A combination of things - a super old/competitive market (processing), the ever changing risk dynamics and Square's targeting

Let me illustrate points 1 and 2 with an example.

a) Square earns $2 in revenue per $100 of transaction volume b) $0.5 would be their gross margin accounting for expenses i.e. bank/visa fees c) The next biggest line item to subtract would be risk. If there is a fraudulent transaction of $100, then square has to compensate it with 200 transactions of $100 each. (200 txns *0.5 gross margin). Net effect is not only do they have to deal with low margins, they also have to manage risk very well. And this is not something you accomplish overnight especially as you enter new markets. Personal anecdote: I had $120 or so disappear from my Starbucks wallet a couple of months ago and the merchant had to eat the loss.
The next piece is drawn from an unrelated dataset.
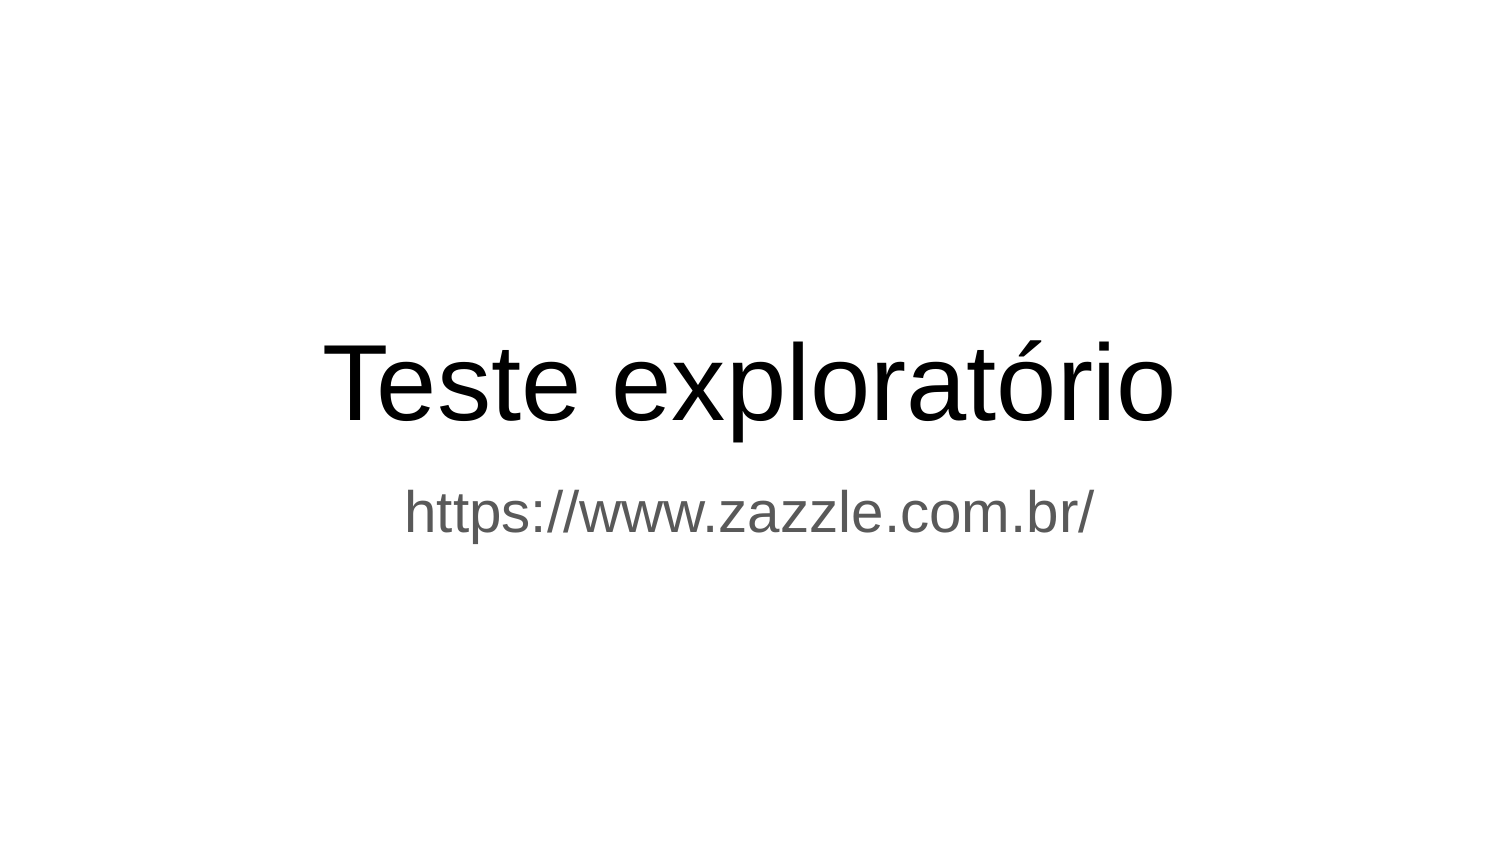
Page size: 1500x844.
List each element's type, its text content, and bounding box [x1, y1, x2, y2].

subtitle https://www.zazzle.com.br/ [51, 464, 1449, 595]
title Teste exploratório [51, 122, 1449, 459]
Lastly, large payment processors get out of this loop because they manage the big (Targets and Walmarts of the world) with the small and over time have fine tuned their risk engine. Square went into it in the reverse order, targeting mom-and-pop stores first (which have low volumes and high acquisition costs) and then trying their hand at large merchants (Startbucks in this case and they lost a ton doing this). In the process they never got risk management right for either segment.

My 2c.

Their net revenue should be about 100 bps, and their loss is 16 bps, at least for 2015.
And revenue growth prospects aren't all that high?
Not when you're competing against every other payment processor.
What were supposed to be Square's differentiating features? What competitive edge is being hyped?
30-35% margins are exceptional in this type of business.